FEMFACTS
15 Dec 2018

Think of the children!

Among many absurd tactics of campaigners against the Istanbul Convention, one manages to stand out. It’s a series of claims that the document designed to combat violence against women is - bad for children.

Tijana Cvjeticanin
Tijana Cvjeticanin Istinomjer, Bosnia and Herzegovina
Think of the children!  - NewsMavens
Lego, PixaBay

A Croatian website titled "The truth about the Istanbul’s (convention)" [sic] was the hub of a religious right campaign against the ratification of Istanbul Convention in Croatia. The website’s main “fact sheet”, titled Gender Ideology Worldwide, makes several claims about the supposed devastating effects of “gender ideology” on families and, most notably, children.

WHAT’S THE CLAIM?

One such claim describes the supposed widespread efforts to enforce “gender role reversal” in preschool children, forcing girls to play with “boys’ toys” and denying them their “natural girls’ toys” (and vice versa). The example given is:

One kindergarten in Washington has teachers banning boys from playing with “Lego”.

WHAT ARE THE FACTS?

The claim was lifted from various news reports of US-based media, taking place at Blakely Elementary School in Bainbridge Island, Washington. In October 2015, a local newspaper published reports that a teacher named Karen Keller had decided to withdraw “Lego” blocks from boys and offer them to girls only, as an effort to encourage girls to “fine-tune spatial and math skills”.

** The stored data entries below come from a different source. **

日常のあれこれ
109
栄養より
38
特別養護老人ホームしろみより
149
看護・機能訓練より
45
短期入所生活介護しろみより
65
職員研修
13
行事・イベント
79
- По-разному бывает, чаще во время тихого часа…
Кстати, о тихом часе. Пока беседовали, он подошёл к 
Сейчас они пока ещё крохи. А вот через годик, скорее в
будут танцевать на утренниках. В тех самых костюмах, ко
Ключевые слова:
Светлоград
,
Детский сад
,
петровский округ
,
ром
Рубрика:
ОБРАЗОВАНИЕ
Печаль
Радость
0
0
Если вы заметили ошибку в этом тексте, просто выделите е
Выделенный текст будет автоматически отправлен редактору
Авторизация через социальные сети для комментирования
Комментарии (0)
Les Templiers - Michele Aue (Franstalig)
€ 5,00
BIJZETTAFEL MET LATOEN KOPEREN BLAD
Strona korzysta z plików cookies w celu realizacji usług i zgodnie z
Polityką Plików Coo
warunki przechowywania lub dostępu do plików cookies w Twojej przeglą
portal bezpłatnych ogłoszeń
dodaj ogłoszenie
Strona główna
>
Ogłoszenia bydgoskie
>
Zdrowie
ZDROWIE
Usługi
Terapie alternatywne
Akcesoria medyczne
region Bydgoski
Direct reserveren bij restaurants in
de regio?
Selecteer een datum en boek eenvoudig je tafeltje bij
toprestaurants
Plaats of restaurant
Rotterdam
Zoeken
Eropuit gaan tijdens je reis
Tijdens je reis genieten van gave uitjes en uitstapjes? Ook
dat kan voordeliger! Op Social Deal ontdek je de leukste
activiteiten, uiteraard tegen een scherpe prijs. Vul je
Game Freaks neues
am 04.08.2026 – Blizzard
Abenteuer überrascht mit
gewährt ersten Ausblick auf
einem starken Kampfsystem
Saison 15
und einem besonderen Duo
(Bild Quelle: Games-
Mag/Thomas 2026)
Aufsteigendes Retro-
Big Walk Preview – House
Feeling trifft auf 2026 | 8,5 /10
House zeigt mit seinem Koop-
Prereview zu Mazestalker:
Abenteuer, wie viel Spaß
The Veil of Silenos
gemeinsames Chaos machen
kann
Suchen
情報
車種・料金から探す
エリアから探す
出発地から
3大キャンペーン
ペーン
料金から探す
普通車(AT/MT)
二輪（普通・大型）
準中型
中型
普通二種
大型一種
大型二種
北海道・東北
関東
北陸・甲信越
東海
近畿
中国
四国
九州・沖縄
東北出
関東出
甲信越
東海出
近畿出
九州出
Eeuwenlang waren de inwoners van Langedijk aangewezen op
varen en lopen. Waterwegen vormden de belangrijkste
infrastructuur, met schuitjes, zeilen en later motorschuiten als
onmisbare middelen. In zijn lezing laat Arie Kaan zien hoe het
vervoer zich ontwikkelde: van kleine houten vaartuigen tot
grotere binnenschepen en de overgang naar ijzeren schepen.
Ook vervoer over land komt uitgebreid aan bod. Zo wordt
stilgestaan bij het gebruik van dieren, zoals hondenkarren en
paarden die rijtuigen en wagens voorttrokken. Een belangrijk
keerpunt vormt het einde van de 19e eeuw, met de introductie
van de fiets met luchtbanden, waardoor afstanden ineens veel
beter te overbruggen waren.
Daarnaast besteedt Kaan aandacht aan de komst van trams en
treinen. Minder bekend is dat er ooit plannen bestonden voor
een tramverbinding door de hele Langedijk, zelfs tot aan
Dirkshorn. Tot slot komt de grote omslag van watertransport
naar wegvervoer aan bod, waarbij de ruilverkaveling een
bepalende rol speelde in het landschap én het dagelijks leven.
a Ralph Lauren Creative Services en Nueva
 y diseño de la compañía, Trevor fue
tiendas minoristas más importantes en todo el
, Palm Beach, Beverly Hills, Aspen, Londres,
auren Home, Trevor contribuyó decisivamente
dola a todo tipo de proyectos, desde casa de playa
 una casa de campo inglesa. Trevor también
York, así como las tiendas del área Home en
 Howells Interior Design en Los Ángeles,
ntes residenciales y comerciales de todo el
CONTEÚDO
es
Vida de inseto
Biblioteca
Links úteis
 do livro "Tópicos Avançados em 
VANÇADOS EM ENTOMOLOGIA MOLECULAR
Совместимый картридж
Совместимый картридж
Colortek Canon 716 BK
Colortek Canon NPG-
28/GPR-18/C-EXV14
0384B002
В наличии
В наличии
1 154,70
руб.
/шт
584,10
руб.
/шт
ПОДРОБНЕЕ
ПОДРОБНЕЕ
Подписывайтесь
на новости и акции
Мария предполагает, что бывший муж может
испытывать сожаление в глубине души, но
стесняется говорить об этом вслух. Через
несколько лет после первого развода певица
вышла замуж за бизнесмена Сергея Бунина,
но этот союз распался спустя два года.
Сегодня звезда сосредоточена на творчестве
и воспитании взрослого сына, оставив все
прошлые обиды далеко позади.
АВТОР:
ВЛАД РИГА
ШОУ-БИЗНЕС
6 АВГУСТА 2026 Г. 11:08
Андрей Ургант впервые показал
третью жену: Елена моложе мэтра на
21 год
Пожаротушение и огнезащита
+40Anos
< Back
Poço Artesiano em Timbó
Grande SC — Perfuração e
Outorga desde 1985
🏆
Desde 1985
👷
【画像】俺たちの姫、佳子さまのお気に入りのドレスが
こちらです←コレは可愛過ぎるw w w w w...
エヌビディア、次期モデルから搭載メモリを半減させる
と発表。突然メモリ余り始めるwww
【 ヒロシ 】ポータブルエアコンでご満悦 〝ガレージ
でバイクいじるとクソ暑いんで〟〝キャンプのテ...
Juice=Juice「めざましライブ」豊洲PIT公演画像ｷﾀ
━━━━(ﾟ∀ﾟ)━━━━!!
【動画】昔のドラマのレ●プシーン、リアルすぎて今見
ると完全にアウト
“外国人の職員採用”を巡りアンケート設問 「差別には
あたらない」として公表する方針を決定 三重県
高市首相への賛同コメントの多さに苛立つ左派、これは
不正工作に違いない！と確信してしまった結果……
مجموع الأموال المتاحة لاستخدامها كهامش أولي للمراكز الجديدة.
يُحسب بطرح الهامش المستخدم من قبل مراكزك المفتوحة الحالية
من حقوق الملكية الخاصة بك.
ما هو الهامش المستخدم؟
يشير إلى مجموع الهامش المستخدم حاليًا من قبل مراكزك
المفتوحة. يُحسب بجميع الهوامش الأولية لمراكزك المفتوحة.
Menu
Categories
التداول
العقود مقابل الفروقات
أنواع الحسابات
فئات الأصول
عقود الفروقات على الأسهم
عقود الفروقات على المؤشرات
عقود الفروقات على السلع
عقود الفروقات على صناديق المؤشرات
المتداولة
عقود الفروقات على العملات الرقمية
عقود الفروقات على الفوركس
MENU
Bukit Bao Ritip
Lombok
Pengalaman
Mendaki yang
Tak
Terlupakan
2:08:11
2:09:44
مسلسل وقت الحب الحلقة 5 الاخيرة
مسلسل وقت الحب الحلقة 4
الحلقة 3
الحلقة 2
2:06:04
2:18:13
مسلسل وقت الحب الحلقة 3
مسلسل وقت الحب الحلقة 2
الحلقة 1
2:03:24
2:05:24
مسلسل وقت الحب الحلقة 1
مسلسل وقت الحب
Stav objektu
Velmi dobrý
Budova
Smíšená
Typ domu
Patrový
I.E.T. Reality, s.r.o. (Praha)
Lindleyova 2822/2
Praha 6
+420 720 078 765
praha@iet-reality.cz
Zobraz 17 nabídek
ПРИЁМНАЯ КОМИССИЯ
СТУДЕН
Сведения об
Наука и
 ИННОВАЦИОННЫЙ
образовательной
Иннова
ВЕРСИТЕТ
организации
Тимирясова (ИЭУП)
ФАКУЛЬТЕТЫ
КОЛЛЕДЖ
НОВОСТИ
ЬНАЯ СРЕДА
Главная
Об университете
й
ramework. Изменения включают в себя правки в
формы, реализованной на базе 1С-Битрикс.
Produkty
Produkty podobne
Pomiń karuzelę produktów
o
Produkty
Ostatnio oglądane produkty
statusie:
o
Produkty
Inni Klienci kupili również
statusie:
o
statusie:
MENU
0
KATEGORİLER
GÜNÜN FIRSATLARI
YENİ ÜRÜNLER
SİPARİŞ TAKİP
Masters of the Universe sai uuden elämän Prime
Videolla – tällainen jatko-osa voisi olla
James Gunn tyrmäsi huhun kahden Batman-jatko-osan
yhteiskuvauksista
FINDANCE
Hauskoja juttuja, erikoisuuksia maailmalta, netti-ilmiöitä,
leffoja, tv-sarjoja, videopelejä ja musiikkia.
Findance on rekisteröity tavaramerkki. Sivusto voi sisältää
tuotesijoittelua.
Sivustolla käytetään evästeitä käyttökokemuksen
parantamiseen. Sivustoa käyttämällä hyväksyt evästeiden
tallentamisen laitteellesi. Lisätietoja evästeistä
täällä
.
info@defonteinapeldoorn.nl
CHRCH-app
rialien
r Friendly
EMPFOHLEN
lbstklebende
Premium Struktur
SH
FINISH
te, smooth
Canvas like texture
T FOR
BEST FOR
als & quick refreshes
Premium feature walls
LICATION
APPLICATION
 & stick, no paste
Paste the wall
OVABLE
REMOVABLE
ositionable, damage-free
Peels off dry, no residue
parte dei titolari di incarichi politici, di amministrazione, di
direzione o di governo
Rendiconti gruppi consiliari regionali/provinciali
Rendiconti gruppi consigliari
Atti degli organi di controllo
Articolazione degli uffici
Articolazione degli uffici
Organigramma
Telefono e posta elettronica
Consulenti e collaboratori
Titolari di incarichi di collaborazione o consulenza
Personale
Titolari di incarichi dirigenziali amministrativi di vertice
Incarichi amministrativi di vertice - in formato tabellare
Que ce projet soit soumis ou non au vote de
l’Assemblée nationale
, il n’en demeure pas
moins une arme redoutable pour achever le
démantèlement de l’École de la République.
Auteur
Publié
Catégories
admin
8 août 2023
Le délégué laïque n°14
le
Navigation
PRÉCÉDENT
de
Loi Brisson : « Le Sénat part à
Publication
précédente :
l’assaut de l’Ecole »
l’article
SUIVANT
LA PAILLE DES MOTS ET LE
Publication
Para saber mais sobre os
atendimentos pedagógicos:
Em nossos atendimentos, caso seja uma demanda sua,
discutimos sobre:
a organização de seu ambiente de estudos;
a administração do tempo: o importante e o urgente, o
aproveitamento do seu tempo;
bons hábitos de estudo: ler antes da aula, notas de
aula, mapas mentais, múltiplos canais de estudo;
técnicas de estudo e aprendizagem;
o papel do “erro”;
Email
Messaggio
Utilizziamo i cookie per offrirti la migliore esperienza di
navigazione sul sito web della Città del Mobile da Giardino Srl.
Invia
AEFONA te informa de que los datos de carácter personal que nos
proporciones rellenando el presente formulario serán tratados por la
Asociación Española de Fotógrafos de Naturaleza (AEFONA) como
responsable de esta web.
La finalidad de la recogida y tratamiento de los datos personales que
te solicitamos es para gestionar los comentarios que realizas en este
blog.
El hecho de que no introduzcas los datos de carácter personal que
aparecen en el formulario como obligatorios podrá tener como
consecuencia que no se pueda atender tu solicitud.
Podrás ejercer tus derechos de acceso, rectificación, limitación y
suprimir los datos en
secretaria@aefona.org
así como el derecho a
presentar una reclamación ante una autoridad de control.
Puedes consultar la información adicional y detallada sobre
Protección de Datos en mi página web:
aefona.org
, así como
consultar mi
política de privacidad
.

After a public backlash, the school published a statement explaining that it was the short- term isolated practice of a single teacher:

In keeping with a science, technology, engineering and math (STEM) education grant, Ms. Keller gave girls a designated time to play with the building toys during a 30-minute 'free-choice' time block in September 2015. This isolated, short-term practice ended in October. All students in all classrooms have and will continue to have access to all instructional and noninstructional materials.

So, while one teacher did report a similar practice, there was never a school-imposed ban on “Legos” for boys.

CONCLUSION

We rate this claim as disinformation and manipulation of facts, falling into the category of antifeminist backlash.